==== EXTRACTED RECORDS ====
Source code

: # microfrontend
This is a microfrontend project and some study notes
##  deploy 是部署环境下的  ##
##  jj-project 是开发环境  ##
====
→ **YOUR OBJECTIVE**:
Number of lines holding "project" in the data: give it, with nothing else.

→ **WRITTEN RESPONSE**:
2